TEVIMBRA, a uniquely engineered anti-PD-1 monoclonal antibody, was originally developed by BeiGene, now known as BeOne Medicines, a global leader in oncology. In India, TEVIMBRA is approved for:
- First-line treatment of locally advanced or metastatic non-small cell lung cancer (NSCLC) in combination with chemotherapy, and
- Second-line monotherapy for both NSCLC and esophageal squamous cell carcinoma (ESCC).
With this launch, Glenmark brings a globally validated immunotherapy option to Indian patients, many of whom are affected by NSCLC, the most prevalent type of lung cancer, accounting for over 80% of all lung cancer cases. Similarly, ESCC is the most common subtype of esophageal cancer in the country, further underlining the significance of this development.
“With the launch of TEVIMBRA, Glenmark is delivering on its commitment to transform cancer care in India by making globally benchmarked immunotherapies more accessible,” said Alok Malik, President and Business Head – India Formulations at Glenmark. “As cancer rates continue to rise, we are enabling oncologists to offer patients a treatment backed by strong science and robust global data. This marks a major inflection point in our journey toward building a world-class, inclusive, and innovative oncology portfolio.”
TEVIMBRA is already approved in 46 countries, including the United States, European Union, Australia, and China. It is designed to bind selectively to PD-1 receptors, restoring T-cell activity to help the immune system detect and fight tumors — all while minimizing off-target immune suppression.
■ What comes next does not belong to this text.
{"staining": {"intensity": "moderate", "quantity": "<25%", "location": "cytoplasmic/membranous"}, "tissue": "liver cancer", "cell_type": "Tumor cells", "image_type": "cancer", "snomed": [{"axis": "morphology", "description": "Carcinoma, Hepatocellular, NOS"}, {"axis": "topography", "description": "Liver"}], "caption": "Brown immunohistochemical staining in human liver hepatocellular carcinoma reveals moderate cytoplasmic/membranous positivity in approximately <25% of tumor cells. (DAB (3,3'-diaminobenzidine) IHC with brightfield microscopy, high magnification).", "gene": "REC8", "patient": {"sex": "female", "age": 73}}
Its clinical efficacy and favorable safety profile have been demonstrated across multiple tumor types in a wide-ranging global clinical development program involving nearly 14,000 patients across 70 trials.
TEVIMBRA is a humanized immunoglobulin G4 (IgG4) monoclonal antibody that targets the PD-1 protein. It is engineered to reduce binding to Fc-gamma (Fcγ) receptors on macrophages, thereby enhancing the body’s immune response against cancerous cells. As a cornerstone of BeOne Medicines’ solid tumor portfolio, TEVIMBRA has already benefited over 1.5 million patients globally.